Job item>
Convert the listing, from its first line through the line containing "SOY DOCENTE DE LA REGIÓN DE", into a JSON list of strings with one string per line and no blank lines. Leave the pictures out of the answer.

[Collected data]

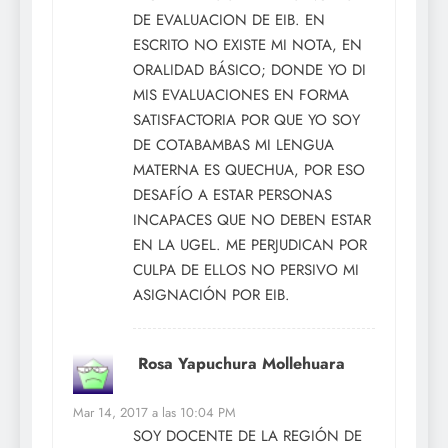
DE EVALUACION DE EIB. EN
ESCRITO NO EXISTE MI NOTA, EN
ORALIDAD BÁSICO; DONDE YO DI
MIS EVALUACIONES EN FORMA
SATISFACTORIA POR QUE YO SOY
DE COTABAMBAS MI LENGUA
MATERNA ES QUECHUA, POR ESO
DESAFÍO A ESTAR PERSONAS
INCAPACES QUE NO DEBEN ESTAR
EN LA UGEL. ME PERJUDICAN POR
CULPA DE ELLOS NO PERSIVO MI
ASIGNACIÓN POR EIB.
Rosa Yapuchura Mollehuara
dice:
Mar 14, 2017 a las 10:04 PM
SOY DOCENTE DE LA REGIÓN DE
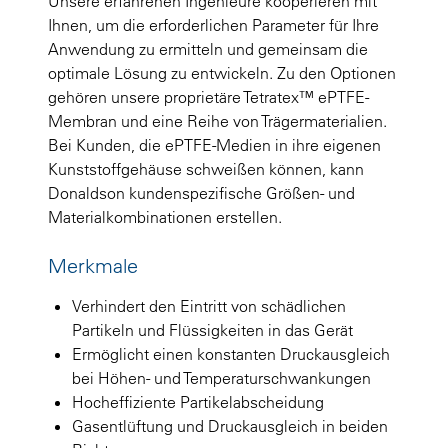
Unsere erfahrenen Ingenieure kooperieren mit
Ihnen, um die erforderlichen Parameter für Ihre
Anwendung zu ermitteln und gemeinsam die
optimale Lösung zu entwickeln. Zu den Optionen
gehören unsere proprietäre Tetratex™ ePTFE-
Membran und eine Reihe von Trägermaterialien.
Bei Kunden, die ePTFE-Medien in ihre eigenen
Kunststoffgehäuse schweißen können, kann
Donaldson kundenspezifische Größen- und
Materialkombinationen erstellen.
Merkmale
Verhindert den Eintritt von schädlichen
Partikeln und Flüssigkeiten in das Gerät
Ermöglicht einen konstanten Druckausgleich
bei Höhen- und Temperaturschwankungen
Hocheffiziente Partikelabscheidung
Gasentlüftung und Druckausgleich in beiden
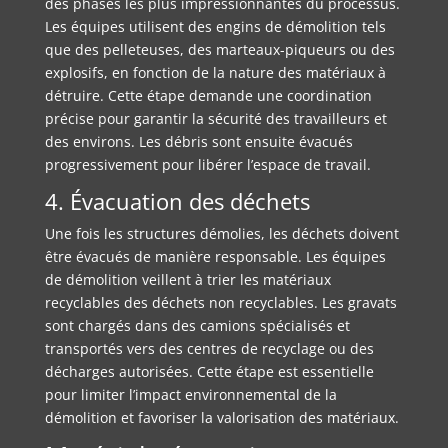
des phases les plus impressionnantes du processus.
Les équipes utilisent des engins de démolition tels
que des pelleteuses, des marteaux-piqueurs ou des
explosifs, en fonction de la nature des matériaux à
détruire. Cette étape demande une coordination
précise pour garantir la sécurité des travailleurs et
des environs. Les débris sont ensuite évacués
progressivement pour libérer l’espace de travail.
4. Évacuation des déchets
Une fois les structures démolies, les déchets doivent
être évacués de manière responsable. Les équipes
de démolition veillent à trier les matériaux
recyclables des déchets non recyclables. Les gravats
sont chargés dans des camions spécialisés et
transportés vers des centres de recyclage ou des
décharges autorisées. Cette étape est essentielle
pour limiter l’impact environnemental de la
démolition et favoriser la valorisation des matériaux.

Expected answer>
[
  "DE EVALUACION DE EIB. EN",
  "ESCRITO NO EXISTE MI NOTA, EN",
  "ORALIDAD BÁSICO; DONDE YO DI",
  "MIS EVALUACIONES EN FORMA",
  "SATISFACTORIA POR QUE YO SOY",
  "DE COTABAMBAS MI LENGUA",
  "MATERNA ES QUECHUA, POR ESO",
  "DESAFÍO A ESTAR PERSONAS",
  "INCAPACES QUE NO DEBEN ESTAR",
  "EN LA UGEL. ME PERJUDICAN POR",
  "CULPA DE ELLOS NO PERSIVO MI",
  "ASIGNACIÓN POR EIB.",
  "Rosa Yapuchura Mollehuara",
  "dice:",
  "Mar 14, 2017 a las 10:04 PM",
  "SOY DOCENTE DE LA REGIÓN DE"
]